Delicious cod and shrimp burger with a bite. Coated in a thick Panko-layer and fried ’til crispy. Served with a big dollop of homemade tartare sauce!
Fast food chains aren’t really up my alley. When I was little, I would go crazy over McDonalds (I’m guessing it was the toy/Happy Meal), but now I’m older I feel like the flavor just isn’t that good. Now, I’m not judging anyone going to McDonalds or any other fast food chain for that matter. If you love it: go for it! But honestly, I can’t even remember the last time I went to McDonalds!
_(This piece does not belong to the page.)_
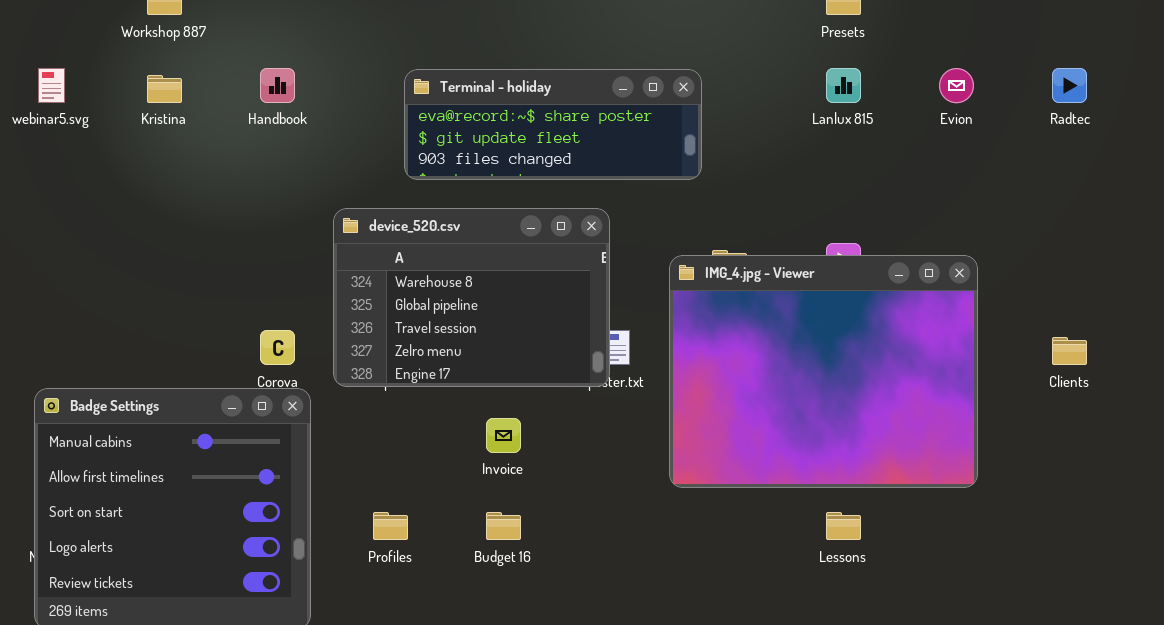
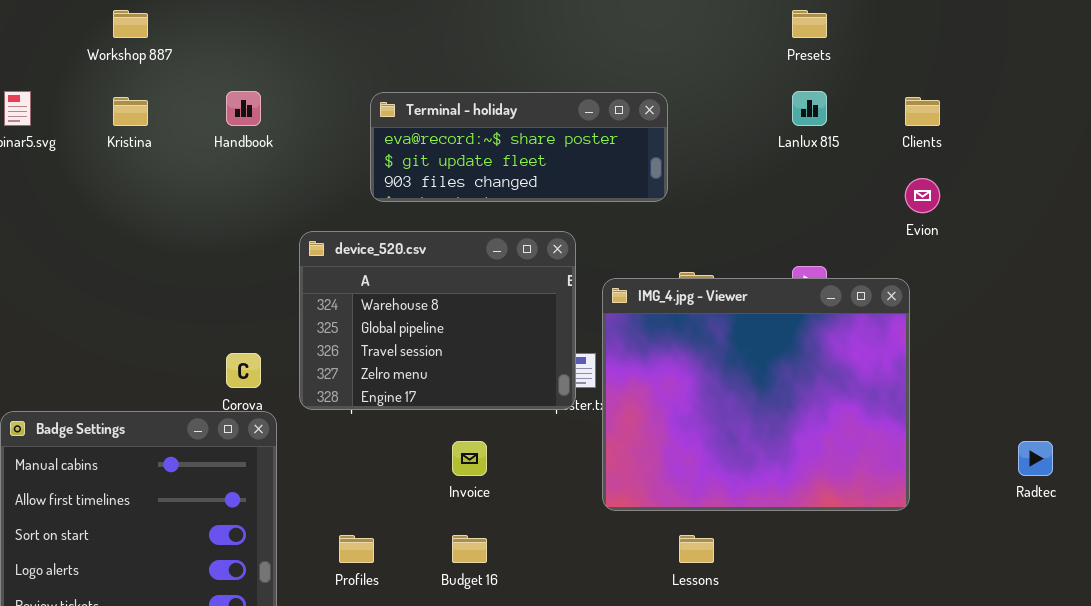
Evion: [939,68,974,103] -> [905,178,940,213], moved
Radtec: [1052,68,1087,103] -> [1018,441,1053,476], moved
IMG_4.jpg - Viewer: [669,255,978,488] -> [602,278,910,511], moved
Clients: [1052,337,1087,365] -> [905,97,940,126], moved
Lessons: [826,512,861,540] -> [679,535,714,563], moved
Since I’ve learned to actually cook for myself, I prefer eating homemade.
So a while ago I suddenly found myself desperately craving tartare sauce on a fish burger. (No I’m no preggo.) But instead of heading to the nearest MaccieD, I decided to make one myself. Homemade crispy, panko-coated fish burger with creamy, tangy tartare sauce. Oh yum.. I was salivating as I made up the recipe haha… Best part? I wrote the recipe for two burgers. Yes, two. So you won’t end up eating fish burgers all week. (Although you’d want to. Trust me: I’m protecting you 😛 )
For the homemade sauce: The recipe can be found here. Don’t be fooled by the name, because the amount of work and time is practically 0! I’m not kidding. Go check it out 😉 As for the fish patty, I decided to go for cod fish and a bit of shrimp. Why? I have no idea. Because I felt like it ^^” I thawed some cod fish from the freezer, but you could easily go for fresh fish if you want to. Whatever you have on hand.
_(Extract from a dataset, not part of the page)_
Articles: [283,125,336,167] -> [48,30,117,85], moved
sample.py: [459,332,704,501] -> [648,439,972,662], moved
To the cod and shrimp, I added a bit of parsely, a squeeze of lime, a bit of pepper and some salt. I didn’t want to add too many flavors, because I wanted the burger to taste like real fish. Then, I gave the mixture a couple of pulses in a food processor. Just a couple of pulses, because I didn’t want the fish to turn to mush; I wanted some bite to the burger. If you dislike the mouthfeel of bits and pieces, feel free to add some more pulses to get a smooth mixture. Once you’ve got your mixture, divide it in half, form two patties (~1 cm thick) and squeeze out some of the excess juices. Let the patties firm up in the fridge before you coat them in flour, egg and Panko. To finish the patties, heat up some oil in a pan and fry both sides until golden brown and until the patty is fully cooked through.
The final step is to assemble the lot: Place the patty on the bottom half of your bun. Add a heaping tablespoon of tartare sauce to coat the cut-side of the top bun (I accidentally just typed “butt” teehee…). Add your veggies, put the burger together and…. serve! There you go: your own, finger-licking-good, creamy, crispy fish burger. Don’t forget the chips/fries on the side. Got to make the cheat meal complete, right? So much better than MaccieD… 😉
When was the last time you went to a fast-food place?
- 2 pcs cod filet (220-240 g)*
- 4 pcs shrimp, shelled and deveined
- 1 Tbsp parsley, chopped
- ¼ wedge lime, juice only
- salt and pepper (to taste)
- 1 Tbsp flour
- 1 egg, lightly beaten
- 90 g Panko bread crumbs
- 1 Tbsp vegetable oil
- 2 soft buns
- 2 Tbsp homemade tartare sauce
- 2 handfuls of lettuce
- 1 tomato, sliced
- In a foodprocessor, add the cod, shrimp, parsley, lime juice, pepper and salt. Pulse a few times until mixed and you get a sticky mixture. You'll still want some chunks to have some bite to the burger.
- Form two patties from the fish mixture and squeeze out some of the excess juices.
- Place patties in fridge for at least 2 hours to firm up.
- Coat the patties with a thin layer of flour.
- Dip the patties in the beaten egg, shake off excess and coat with plenty of Panko.
- Heat about a tablespoon of oil in a pan on medium high heat.
- Fry the fish patties about 4 minutes on each side or until golden brown and fully cooked through.
- Place the patties on a paper towel to absorb excess oil.
- Cut the buns in half.
- Spread about 1 tablespoon of tartare sauce on the top half.
- Put some lettuce and tomatoes on top.
- Put the fish patty on the bottom half of the bun and assemble burger. Best served with chips or fries.
- *If you're using frozen fish, pat dry thoroughly after thawing.